▸ **Trecho fornecido**
──────────

Quando penso a fundo, percebo que, muitas vezes, eu começo a ler sem sequer saber quem é o autor. Se é homem, se é mulher, se é branco ou negro… apenas quando eu noto que algo significativo está escrito é que eu entro nessa camada. E aí, isso adiciona muitas nuances importantes, não dá para negar. Mas, em princípio, pelo lado da leitura, não é o autor quem faz o texto ter existência e peso. Sou eu.
Mas no caso de um texto de IA, isso ganha uma outra dimensão. Pela forma como um texto de IA é gerado, o sentido efetivamente não está no texto, mas na mente de quem lê. Vejo algo semelhante operando quando fazem aqueles vídeos no estilo “Freddy Mercury cantando Metallica”. Um ouvido minimamente treinado percebe que aquele áudio não tem praticamente nada das articulações, trejeitos e demais nuances da voz dele. Mas quem vê a foto dele e ouve música esporadicamente fica ali dizendo que está igual. É o equivalente a ver um espantalho e achar que se trata de uma pessoa. Esse não é um problema da IA, mas de toda uma cultura galgada no consumo rápido, onde a nuance se torna irrelevante e até indesejável, algo que atrapalha.
Ainda assim, eu arriscaria dizer que a escrita feita por humanos importa, talvez até mais do que nunca. A escrita humana importa não porque a IA nunca vai escrever algo que soe legítimo, mas também porque quanto mais específica a experiência, mais difícil é reproduzi-la pelo método atual: colocando uma montanha de dados para serem mastigados e regurgitados. Essa maneira de reorganizar a informação está no cerne da questão. Esses modelos de linguagem só são tão bons quanto a sua capacidade de imitar um humano médio. Ele gera uma média estatística, mas a experiência humana é vasta.

──────────

▸ **Extrato de dados**
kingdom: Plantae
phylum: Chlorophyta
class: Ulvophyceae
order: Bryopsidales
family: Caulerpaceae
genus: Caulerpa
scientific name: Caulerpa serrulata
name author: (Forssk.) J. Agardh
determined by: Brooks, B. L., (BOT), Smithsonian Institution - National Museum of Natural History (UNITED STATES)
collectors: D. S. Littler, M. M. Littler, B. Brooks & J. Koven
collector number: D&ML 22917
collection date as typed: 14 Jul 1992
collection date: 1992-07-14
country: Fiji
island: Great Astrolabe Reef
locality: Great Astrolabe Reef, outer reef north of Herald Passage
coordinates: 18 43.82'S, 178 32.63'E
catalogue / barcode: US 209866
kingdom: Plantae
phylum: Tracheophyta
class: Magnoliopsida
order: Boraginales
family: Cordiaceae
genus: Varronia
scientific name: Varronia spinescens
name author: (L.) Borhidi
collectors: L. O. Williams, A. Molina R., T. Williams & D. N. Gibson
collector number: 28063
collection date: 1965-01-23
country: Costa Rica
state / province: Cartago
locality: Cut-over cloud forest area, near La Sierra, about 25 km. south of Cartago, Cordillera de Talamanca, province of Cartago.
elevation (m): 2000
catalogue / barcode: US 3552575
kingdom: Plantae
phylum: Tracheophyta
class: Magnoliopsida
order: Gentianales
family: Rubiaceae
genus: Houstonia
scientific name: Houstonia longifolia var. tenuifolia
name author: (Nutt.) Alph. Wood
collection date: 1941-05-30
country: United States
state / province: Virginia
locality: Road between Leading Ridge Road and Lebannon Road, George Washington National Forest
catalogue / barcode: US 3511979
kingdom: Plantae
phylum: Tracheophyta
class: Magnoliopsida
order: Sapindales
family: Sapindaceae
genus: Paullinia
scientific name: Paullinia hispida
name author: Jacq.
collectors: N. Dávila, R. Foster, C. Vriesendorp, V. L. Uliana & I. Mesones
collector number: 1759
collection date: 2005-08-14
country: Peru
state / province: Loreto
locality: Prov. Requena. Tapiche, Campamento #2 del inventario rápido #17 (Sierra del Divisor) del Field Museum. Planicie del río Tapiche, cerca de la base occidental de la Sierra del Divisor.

──────────

Responda, por favor: segundo o trecho, os modelos de linguagem só são tão bons quanto o quê?

Quanto à sua capacidade de imitar um humano médio.